新国立競技場建設の中心を担ってきた森会長。しかし、いま反省はどこ吹く風。むしろ自らの関わりを否定する無責任さが際立っています。
事実をゆがめる
「(新国立は)まるで私がやっているように思われていて、大変迷惑している」。22日、日本記者クラブの会見で言い放ちました。しかし、安倍晋三首相が「ゼロベースで見直す」とした17日、最後に“説得”した相手が森会長だったことからも、この発言と事実とは大きく異なります。
それを裏付ける事実があります。6月20日すぎ、下村博文文科相が計画の大幅見直しに踏み切りかけた時期があります。そのとき“壁”となったのがこの人でした。
下村文科相は森会長を訪れ、切り出しました。
「(建築家の)槇文彦さんの提案を取り入れた見直しをしたい」
その数日前、文科相は槇氏と会い、大幅に総工費を圧縮できる見直し案を確認し、ザハ・ハディド氏のデザイン断念にかじを切ろうとしました。その了承をとりつける席で、森会長の猛烈な反撃にあったのです。
森会長が挙げた反対理由は二つ。ザハ氏のデザインを変えると訴訟の可能性があるという点と、五輪招致の際、国際オリンピック委員会(IOC)総会で安倍首相がザハ氏のイメージ図で紹介したので国際公約に反する―というものでした。
いまではその根拠すら疑わしい反論に文科相は屈しました。野放図な計画をつくり、軌道修正できなかった文科省と、それを改める機会を抑えた森会長の責任はあまりに重い。

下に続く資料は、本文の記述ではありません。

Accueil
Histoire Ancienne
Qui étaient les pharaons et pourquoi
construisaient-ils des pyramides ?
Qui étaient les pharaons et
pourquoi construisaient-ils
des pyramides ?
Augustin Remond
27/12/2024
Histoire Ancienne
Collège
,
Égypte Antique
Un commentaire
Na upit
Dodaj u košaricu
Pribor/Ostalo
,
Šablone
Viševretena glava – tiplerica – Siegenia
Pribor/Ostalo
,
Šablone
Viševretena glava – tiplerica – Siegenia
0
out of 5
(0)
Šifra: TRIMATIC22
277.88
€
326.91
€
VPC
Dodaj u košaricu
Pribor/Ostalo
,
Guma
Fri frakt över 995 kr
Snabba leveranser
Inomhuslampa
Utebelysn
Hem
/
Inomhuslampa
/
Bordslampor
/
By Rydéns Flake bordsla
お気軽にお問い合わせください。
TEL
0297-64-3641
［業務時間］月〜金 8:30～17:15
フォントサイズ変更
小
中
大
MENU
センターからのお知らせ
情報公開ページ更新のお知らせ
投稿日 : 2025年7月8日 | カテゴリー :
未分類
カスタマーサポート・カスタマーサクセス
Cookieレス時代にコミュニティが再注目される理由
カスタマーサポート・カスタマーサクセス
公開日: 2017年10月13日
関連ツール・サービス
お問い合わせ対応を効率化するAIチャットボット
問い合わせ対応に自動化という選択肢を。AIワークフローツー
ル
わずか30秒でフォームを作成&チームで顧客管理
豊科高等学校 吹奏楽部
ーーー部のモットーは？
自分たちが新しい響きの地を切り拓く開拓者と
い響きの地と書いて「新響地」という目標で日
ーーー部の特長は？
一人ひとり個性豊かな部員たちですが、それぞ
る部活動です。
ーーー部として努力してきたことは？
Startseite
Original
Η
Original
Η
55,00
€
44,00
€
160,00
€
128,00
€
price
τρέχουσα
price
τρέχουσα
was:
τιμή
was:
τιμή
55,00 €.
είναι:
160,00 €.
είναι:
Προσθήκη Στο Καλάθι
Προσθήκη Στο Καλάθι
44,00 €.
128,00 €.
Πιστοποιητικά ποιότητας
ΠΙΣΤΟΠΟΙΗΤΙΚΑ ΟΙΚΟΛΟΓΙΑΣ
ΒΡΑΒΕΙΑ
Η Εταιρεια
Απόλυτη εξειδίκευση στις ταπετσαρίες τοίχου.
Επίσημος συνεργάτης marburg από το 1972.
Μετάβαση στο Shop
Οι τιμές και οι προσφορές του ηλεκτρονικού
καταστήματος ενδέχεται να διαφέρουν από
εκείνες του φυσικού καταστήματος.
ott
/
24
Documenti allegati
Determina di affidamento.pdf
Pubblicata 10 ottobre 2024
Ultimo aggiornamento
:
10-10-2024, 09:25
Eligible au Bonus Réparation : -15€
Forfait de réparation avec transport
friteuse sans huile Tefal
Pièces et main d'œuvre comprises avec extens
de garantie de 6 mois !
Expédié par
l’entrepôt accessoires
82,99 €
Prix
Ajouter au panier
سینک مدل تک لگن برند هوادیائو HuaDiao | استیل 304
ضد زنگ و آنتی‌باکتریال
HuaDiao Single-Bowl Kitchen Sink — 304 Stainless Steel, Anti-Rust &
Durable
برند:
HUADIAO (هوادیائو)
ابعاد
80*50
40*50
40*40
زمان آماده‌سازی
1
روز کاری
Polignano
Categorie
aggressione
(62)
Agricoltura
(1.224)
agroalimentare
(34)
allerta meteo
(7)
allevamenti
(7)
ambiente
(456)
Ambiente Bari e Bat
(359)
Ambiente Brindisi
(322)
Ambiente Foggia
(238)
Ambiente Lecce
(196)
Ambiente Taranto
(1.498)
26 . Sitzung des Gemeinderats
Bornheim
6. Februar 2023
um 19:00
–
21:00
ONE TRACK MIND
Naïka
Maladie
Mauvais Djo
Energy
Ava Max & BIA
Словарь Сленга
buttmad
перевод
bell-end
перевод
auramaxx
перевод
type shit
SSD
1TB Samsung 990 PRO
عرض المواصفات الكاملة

森会長は、日本ラグビー協会会長として当初から2019年ワールドカップ(W杯)招致の陣頭指揮にあたってきました。
招致の決定は09年。2年後の11年2月、「ラグビーワールドカップ2019日本大会成功議員連盟」を立ち上げ、国立競技場の再整備の決議をあげました。これが同競技場を整備する大きな契機でした。
その後、東京五輪招致が11年6月から本格化。主会場が国立競技場となる中で、改築計画が加速していきました。森会長がラグビーW杯の主会場として新国立にこだわってきた理由は、この経過からも明瞭です。
今月7日、日本スポーツ振興センター(JSC)の有識者会議で、総工費2520億円の案を了承した際、森会長は「極めて妥当な値段だ」と強弁し、経緯を自慢げに語ってみせました。
森会長はいま、その責任を問われ始めると、手のひらを返す言動に終始しています。一連の発言、経過から見えるのは、組織委員会会長とは両立しえない姿です。
国民的監視こそ
IOCはいま「五輪アジェンダ2020」で、開催都市の負担軽減のため「運営経費の削減」とともに、「透明性の高い運営手続き」も求めています。しかし、新国立に関わる森会長の姿勢から、この理念は見えてきません。自らの言動や事実をゆがめる不誠実な姿は、国民的に不信感を広げています。
今後、官邸主導で新しい計画がつくられます。しかし、それが民意を踏まえたものになるかどうかはいまだ不透明です。文科省、JSCそして森会長のような体質を温存したままなら、前途多難です。厳しい国民的な監視がこれからも欠かせません。